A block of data
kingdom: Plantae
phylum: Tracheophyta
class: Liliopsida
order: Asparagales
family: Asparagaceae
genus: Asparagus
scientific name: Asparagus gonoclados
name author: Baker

**Stated goal**
Will you copy the data word for word, from the line containing "class: Liliopsida" through the end of the data?

**Written response**
class: Liliopsida
order: Asparagales
family: Asparagaceae
genus: Asparagus
scientific name: Asparagus gonoclados
name author: Baker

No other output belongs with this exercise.